• **Extracted records**:
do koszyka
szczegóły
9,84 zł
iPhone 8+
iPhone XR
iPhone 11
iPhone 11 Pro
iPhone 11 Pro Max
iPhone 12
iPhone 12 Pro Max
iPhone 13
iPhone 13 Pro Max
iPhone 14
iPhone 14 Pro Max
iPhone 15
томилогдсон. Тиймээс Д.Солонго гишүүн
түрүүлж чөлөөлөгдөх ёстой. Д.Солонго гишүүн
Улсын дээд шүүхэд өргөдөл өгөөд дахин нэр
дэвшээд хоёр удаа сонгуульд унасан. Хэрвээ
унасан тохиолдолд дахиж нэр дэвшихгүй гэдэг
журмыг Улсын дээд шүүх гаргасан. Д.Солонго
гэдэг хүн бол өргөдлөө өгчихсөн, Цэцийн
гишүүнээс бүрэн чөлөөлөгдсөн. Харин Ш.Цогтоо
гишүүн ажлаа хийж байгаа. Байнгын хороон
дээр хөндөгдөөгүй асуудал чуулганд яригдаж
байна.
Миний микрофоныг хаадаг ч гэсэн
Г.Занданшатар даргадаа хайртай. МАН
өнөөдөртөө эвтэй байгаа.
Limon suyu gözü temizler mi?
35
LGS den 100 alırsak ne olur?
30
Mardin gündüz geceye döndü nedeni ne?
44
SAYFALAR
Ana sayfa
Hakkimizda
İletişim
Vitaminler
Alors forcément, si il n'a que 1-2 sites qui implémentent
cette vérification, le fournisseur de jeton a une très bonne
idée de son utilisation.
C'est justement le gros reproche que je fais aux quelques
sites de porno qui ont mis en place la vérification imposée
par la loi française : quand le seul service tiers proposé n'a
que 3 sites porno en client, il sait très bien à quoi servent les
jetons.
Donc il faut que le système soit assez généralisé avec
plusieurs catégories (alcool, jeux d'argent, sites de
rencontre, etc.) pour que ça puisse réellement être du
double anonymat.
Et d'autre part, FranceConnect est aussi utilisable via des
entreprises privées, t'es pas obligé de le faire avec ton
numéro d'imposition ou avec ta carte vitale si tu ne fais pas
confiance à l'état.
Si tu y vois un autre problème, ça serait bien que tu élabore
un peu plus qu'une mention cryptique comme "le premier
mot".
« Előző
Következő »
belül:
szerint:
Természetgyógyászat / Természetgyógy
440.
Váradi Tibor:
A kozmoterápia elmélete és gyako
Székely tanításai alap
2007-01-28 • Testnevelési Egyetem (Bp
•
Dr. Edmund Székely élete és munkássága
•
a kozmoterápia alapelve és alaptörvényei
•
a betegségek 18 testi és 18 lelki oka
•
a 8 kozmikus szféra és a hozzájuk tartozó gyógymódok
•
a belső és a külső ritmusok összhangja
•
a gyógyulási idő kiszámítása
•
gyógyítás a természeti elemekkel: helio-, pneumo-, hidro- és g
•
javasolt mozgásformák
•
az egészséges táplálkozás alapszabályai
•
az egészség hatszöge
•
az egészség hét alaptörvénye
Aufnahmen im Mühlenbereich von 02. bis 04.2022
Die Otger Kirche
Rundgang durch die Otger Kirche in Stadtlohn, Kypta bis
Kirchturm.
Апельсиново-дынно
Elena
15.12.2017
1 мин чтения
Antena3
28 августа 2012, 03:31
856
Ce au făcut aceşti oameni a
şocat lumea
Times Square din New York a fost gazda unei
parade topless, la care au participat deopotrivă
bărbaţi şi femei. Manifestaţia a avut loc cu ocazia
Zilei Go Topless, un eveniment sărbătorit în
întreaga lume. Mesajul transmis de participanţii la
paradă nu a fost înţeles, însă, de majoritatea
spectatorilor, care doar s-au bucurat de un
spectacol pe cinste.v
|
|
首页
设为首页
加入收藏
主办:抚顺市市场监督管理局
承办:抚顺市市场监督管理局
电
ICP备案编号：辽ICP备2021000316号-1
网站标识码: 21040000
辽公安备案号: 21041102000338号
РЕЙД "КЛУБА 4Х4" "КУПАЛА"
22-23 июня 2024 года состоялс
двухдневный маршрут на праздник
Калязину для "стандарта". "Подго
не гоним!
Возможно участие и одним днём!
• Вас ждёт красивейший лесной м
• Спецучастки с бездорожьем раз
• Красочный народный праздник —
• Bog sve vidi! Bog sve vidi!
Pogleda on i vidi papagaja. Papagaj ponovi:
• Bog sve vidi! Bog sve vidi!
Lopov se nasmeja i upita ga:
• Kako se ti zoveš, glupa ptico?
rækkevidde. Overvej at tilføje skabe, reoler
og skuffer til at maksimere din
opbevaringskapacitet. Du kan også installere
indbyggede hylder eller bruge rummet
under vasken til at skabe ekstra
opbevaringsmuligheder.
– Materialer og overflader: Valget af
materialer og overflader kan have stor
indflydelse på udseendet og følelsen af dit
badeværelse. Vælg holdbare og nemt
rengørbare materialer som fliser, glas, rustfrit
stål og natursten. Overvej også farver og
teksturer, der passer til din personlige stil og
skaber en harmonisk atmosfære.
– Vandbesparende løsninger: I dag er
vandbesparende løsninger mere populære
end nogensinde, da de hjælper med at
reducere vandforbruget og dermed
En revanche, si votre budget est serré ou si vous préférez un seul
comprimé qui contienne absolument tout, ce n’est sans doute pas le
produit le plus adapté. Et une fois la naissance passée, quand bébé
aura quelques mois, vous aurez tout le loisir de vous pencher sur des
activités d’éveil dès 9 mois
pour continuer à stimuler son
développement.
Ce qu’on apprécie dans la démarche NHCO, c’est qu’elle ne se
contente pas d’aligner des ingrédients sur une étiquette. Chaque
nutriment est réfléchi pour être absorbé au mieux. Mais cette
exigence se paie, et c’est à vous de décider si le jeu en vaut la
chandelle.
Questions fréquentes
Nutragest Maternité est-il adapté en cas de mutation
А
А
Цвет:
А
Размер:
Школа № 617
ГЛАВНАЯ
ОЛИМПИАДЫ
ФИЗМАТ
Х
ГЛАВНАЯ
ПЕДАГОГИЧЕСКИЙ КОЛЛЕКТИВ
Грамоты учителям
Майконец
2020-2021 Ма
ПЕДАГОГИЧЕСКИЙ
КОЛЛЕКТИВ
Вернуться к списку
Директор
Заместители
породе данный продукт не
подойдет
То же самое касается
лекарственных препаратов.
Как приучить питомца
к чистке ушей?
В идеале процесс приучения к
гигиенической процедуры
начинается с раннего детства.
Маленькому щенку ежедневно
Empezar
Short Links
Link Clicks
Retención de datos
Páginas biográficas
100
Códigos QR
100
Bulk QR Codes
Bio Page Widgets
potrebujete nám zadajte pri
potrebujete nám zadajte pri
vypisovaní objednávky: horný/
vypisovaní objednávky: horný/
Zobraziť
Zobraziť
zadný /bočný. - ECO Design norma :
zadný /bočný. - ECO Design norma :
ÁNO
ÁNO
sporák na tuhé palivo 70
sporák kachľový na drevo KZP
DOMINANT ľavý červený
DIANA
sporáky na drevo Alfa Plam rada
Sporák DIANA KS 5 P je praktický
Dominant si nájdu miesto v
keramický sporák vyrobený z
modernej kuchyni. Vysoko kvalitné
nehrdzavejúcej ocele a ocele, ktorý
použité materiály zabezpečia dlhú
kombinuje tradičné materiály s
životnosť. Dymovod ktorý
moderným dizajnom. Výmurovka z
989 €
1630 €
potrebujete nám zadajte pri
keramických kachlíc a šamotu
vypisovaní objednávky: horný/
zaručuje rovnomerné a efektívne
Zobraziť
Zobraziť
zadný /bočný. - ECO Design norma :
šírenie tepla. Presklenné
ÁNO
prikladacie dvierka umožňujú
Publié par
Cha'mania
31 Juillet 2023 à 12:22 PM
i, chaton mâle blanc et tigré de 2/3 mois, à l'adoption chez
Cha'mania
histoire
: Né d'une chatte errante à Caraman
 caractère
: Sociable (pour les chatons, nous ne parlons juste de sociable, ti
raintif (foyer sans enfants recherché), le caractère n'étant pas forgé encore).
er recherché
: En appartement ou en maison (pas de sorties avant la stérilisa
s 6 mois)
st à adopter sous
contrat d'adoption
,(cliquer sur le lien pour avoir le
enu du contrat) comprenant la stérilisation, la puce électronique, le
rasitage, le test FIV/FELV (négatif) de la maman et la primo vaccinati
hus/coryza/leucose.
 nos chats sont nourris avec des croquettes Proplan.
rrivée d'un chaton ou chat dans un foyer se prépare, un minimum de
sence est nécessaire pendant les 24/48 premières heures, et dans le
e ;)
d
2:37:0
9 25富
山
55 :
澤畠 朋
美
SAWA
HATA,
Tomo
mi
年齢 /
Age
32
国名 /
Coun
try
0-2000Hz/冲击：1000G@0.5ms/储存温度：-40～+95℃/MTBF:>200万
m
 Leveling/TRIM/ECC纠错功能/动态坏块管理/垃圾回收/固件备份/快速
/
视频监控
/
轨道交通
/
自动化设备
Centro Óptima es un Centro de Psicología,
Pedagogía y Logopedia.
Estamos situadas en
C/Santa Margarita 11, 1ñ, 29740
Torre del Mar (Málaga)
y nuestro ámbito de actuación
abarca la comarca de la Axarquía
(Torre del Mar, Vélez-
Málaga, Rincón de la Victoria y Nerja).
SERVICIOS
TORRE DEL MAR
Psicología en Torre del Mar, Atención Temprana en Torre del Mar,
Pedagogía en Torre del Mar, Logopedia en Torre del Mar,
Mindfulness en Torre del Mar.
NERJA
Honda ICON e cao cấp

• **Your assignment**: Can you repeat the data word for word, starting with its first line and going on through the line with "өнөөдөртөө эвтэй байгаа.", both ends included?

• **Written response**:
do koszyka
szczegóły
9,84 zł
iPhone 8+
iPhone XR
iPhone 11
iPhone 11 Pro
iPhone 11 Pro Max
iPhone 12
iPhone 12 Pro Max
iPhone 13
iPhone 13 Pro Max
iPhone 14
iPhone 14 Pro Max
iPhone 15
томилогдсон. Тиймээс Д.Солонго гишүүн
түрүүлж чөлөөлөгдөх ёстой. Д.Солонго гишүүн
Улсын дээд шүүхэд өргөдөл өгөөд дахин нэр
дэвшээд хоёр удаа сонгуульд унасан. Хэрвээ
унасан тохиолдолд дахиж нэр дэвшихгүй гэдэг
журмыг Улсын дээд шүүх гаргасан. Д.Солонго
гэдэг хүн бол өргөдлөө өгчихсөн, Цэцийн
гишүүнээс бүрэн чөлөөлөгдсөн. Харин Ш.Цогтоо
гишүүн ажлаа хийж байгаа. Байнгын хороон
дээр хөндөгдөөгүй асуудал чуулганд яригдаж
байна.
Миний микрофоныг хаадаг ч гэсэн
Г.Занданшатар даргадаа хайртай. МАН
өнөөдөртөө эвтэй байгаа.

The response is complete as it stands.